## Lesetext
——
Der am 2. März 1829 bei Liblar in der Nähe von Köln geborene Carl Schurz schrieb auf beiden Seiten des Atlantiks Geschichte. Als einer der führenden Köpfe der deutschen Revolution von 1848 geriet er in die Schlagzeilen, als er durch eine spektakuläre Befreiungsaktion seinen Lehrmeister und guten Freund Gottfried Kinkel befreite, der zur Stigmatisierung nach der gescheiterten Revolution zu einer lebenslangen Strafe in ein Berliner Zuchthaus bei Spandau eingewiesen wurde. Selbst entkam der damalige Adjutant der revolutionären badisch-pfälzischen Armee, mit einigen seiner Kameraden, dem Standgericht durch die Kanalisation bei Raststatt. Vielleicht war es die Meisterung der Bodenprobe bei Raststatt, welcher Carl Schurz zu einem der bedeutendsten Verfechter der Demokratie heranreifen ließ, wenn auch in der Neuen Welt, welche für viele der sogenannten Achtundvierzieger zum Leuchtturm jener Ideale wurde, für welche Deutsche seit den Napoleonischen Befreiungskämpfen und der enttäuschenden Ernüchterung durch den Wiener Kongress von 1815 bereits in der zweiten Generation kämpften - das Selbstbestimmungsrecht in einem vereinten Land. In kurzer Zeit stieg Schurz vom deutschen Einwanderer zum amerikanischen Staatsmann auf, der sich gegen die Sklaverei einsetzte und Lincolns Amerika als Diplomat in Madrid vertrat, ehe er Abraham Lincoln persönlich bat sich aktiv an den Kämpfen der vom Bürgerkrieg zerfressenen Vereinigten Staaten zu beteiligen. Auch im Militär gelang es Schurz innerhalb kürzester Zeit die Ränge nach oben zu durchlaufen, um schließlich als General für den Erhalt der Union zu kämpfen. Nach dem Bürgerkrieg wurde Schurz Journalist für mehrere amerikanische Tageszeitungen. Seine politische Karriere begann er als Senator für den Bundesstaat Missouri. Unter US-Präsident Hayes wurde er Innenminister der USA. Nach der Gründung des deutschen Kaiserreichs kehrte Schurz noch einmal für kurze Zeit in sein altes Heimatland zurück und traf Otto von Bismarck. In den Gesprächen tauschten sich beide über die damalige imperialistische Weltpolitik aus, welche beide kritisierten.
——
## Auflistung
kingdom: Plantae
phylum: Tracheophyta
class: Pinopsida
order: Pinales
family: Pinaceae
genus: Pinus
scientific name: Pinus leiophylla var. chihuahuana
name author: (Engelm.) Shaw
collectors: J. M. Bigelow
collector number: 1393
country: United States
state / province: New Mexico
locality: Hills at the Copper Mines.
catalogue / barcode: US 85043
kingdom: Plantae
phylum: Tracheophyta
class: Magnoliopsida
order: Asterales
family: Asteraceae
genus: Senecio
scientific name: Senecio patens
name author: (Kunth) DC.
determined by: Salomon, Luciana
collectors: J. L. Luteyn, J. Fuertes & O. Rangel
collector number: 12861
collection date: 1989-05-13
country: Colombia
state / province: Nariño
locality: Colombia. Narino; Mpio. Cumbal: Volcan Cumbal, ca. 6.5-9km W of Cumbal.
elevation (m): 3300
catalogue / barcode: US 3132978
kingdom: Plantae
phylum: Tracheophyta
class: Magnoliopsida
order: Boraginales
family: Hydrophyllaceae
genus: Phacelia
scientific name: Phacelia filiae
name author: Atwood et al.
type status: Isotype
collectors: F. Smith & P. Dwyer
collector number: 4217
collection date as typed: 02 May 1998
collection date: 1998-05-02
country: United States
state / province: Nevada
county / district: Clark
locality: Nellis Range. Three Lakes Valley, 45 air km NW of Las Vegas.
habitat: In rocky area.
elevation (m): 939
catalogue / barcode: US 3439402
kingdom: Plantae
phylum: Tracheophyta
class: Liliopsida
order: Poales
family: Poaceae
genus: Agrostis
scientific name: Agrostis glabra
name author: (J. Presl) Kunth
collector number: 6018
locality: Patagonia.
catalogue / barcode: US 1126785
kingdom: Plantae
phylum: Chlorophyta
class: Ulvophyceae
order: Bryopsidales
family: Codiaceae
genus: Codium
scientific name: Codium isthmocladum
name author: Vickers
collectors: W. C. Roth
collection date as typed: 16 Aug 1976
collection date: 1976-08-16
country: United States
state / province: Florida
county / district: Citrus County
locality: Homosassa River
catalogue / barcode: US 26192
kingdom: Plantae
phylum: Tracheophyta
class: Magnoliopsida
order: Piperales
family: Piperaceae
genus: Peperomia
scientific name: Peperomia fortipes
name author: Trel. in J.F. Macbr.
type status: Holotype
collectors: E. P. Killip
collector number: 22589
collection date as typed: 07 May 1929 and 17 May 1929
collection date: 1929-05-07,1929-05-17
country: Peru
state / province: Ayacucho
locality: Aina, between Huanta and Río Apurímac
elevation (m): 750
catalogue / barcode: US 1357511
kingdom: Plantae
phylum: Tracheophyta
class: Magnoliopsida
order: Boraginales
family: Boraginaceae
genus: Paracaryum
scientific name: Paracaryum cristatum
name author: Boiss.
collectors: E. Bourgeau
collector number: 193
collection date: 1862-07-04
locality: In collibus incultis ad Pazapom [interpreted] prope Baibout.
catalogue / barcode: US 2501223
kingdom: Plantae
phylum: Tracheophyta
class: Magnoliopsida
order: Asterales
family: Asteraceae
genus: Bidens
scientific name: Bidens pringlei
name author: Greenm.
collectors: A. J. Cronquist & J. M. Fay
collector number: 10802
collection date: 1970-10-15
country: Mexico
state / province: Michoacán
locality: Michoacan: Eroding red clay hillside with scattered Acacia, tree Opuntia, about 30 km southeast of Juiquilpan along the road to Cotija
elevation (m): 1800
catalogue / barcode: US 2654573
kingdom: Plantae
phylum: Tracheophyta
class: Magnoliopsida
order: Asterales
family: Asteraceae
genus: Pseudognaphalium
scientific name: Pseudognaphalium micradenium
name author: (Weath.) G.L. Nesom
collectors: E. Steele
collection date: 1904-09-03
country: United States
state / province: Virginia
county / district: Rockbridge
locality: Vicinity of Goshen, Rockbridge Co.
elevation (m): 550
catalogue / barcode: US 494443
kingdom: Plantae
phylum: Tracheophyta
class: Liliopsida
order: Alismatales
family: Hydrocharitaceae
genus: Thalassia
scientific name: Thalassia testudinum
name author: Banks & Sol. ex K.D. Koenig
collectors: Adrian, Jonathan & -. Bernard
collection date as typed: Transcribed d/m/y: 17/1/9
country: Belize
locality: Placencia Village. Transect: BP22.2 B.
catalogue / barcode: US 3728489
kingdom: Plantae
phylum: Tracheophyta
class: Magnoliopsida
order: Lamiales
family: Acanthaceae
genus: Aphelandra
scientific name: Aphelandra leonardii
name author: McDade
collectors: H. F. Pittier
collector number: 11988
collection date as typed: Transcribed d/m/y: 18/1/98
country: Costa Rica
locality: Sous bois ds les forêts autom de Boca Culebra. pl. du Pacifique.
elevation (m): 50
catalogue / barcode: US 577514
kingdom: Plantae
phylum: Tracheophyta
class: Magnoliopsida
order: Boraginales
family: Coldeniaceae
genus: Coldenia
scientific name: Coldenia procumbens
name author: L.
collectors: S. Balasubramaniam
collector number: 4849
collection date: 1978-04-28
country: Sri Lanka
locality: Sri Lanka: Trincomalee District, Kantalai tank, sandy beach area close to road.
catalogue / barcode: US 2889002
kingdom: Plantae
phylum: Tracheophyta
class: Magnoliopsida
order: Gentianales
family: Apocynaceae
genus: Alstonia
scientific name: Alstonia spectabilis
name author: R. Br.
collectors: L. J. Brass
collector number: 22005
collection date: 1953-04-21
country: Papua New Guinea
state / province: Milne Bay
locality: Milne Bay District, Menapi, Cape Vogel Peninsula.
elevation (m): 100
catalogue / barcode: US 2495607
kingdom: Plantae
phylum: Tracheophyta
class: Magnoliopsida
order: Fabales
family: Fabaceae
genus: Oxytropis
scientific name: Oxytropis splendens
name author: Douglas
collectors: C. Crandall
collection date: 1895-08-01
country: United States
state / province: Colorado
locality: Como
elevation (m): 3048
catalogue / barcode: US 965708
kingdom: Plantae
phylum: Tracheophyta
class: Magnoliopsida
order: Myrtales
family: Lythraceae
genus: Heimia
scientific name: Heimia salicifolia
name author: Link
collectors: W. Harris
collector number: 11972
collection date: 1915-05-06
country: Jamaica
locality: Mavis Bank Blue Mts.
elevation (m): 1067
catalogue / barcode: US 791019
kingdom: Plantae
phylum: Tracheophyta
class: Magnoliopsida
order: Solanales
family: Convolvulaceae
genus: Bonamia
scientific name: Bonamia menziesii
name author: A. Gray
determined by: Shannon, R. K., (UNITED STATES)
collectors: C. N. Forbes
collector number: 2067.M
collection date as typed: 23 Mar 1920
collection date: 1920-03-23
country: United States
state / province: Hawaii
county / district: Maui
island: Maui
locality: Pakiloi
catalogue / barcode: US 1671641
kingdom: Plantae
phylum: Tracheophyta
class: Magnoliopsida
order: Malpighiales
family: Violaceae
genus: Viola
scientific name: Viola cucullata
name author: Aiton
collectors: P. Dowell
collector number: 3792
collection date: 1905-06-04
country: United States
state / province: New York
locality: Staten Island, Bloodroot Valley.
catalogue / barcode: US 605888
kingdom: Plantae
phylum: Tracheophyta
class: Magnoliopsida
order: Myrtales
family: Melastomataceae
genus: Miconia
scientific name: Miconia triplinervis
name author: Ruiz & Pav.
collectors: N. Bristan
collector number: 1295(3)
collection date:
——
## Übungsaufgabe
Welches Amt übernahm Carl Schurz laut dem Lesetext unter US-Präsident Hayes? Als Grundlage dient ausschließlich der Lesetext, nicht die Zeilen.

## Vollständige Antwort
Er wurde Innenminister der USA.